* _ACTIVITY_
Please give all of the data again, character for character, and drop the pictures.

* _TASK MATERIAL_
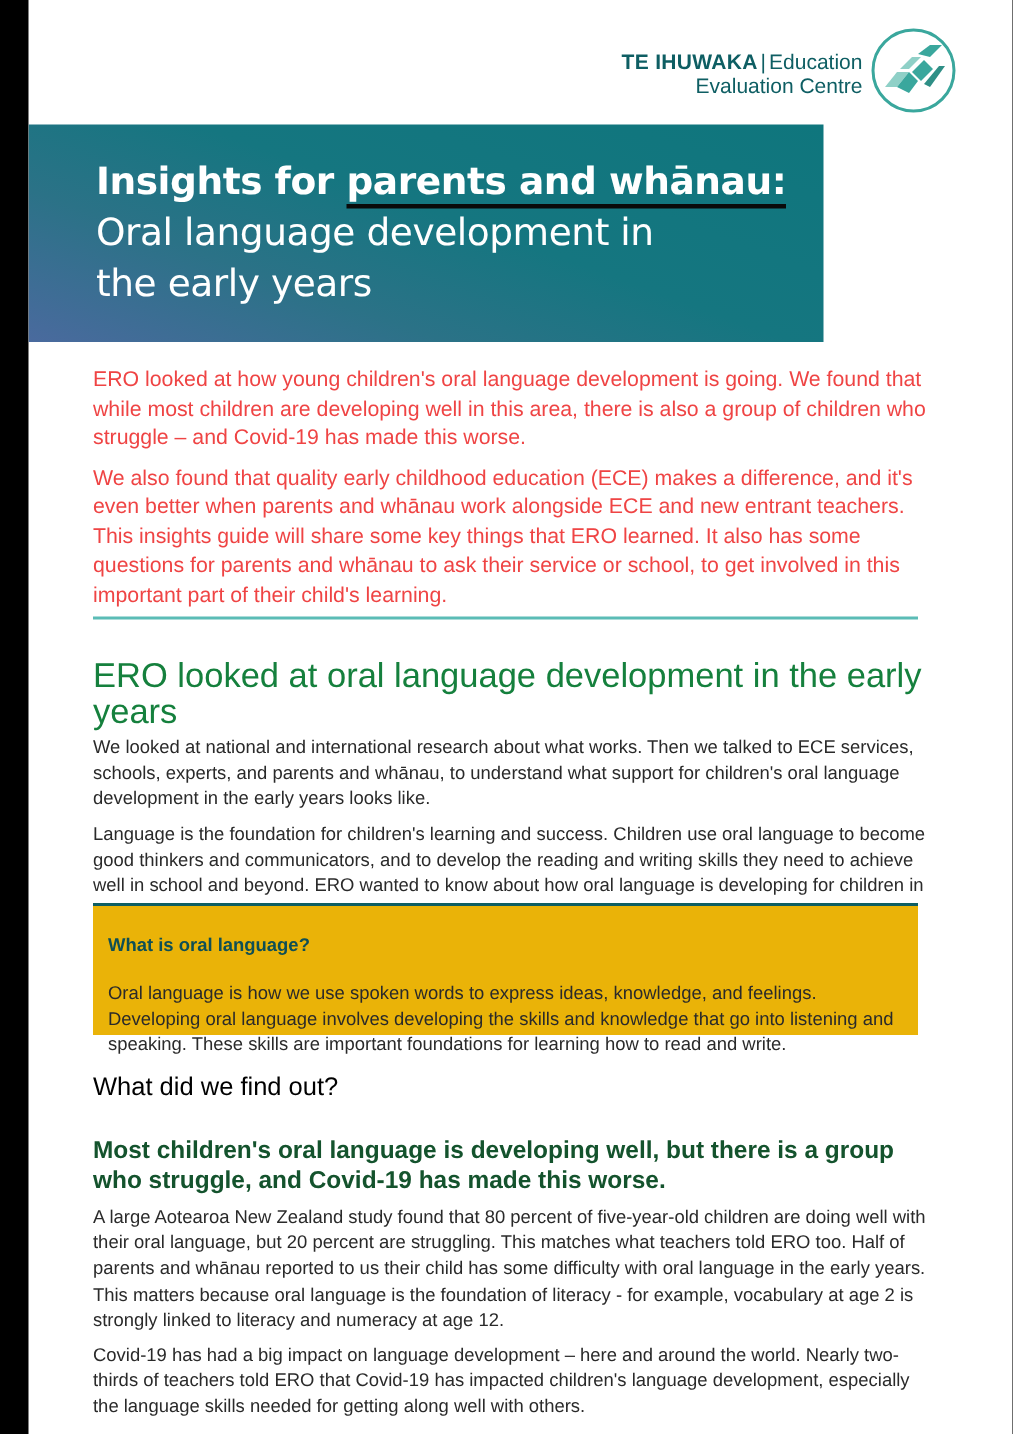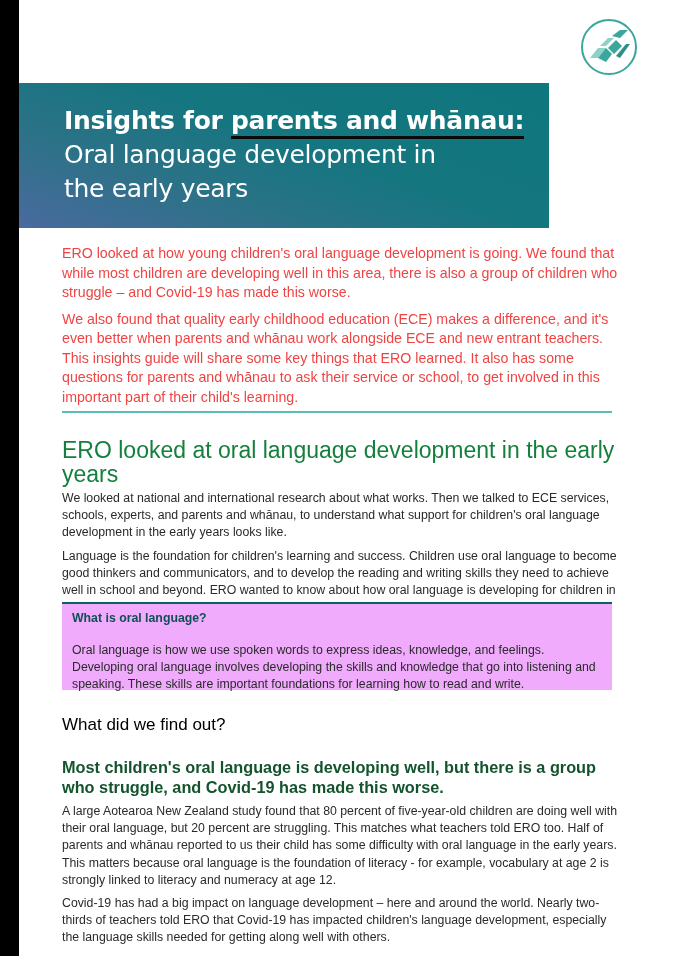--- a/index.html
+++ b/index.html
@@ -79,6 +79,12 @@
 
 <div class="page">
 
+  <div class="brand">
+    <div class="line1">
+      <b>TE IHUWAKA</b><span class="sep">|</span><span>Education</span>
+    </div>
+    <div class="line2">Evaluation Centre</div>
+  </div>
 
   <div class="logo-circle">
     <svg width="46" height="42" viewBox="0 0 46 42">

* _EXERCISE RESULT_
--- a/index.html
+++ b/index.html
@@ -79,6 +79,12 @@
 
 <div class="page">
 
+  <div class="brand">
+    <div class="line1">
+      <b>TE IHUWAKA</b><span class="sep">|</span><span>Education</span>
+    </div>
+    <div class="line2">Evaluation Centre</div>
+  </div>
 
   <div class="logo-circle">
     <svg width="46" height="42" viewBox="0 0 46 42">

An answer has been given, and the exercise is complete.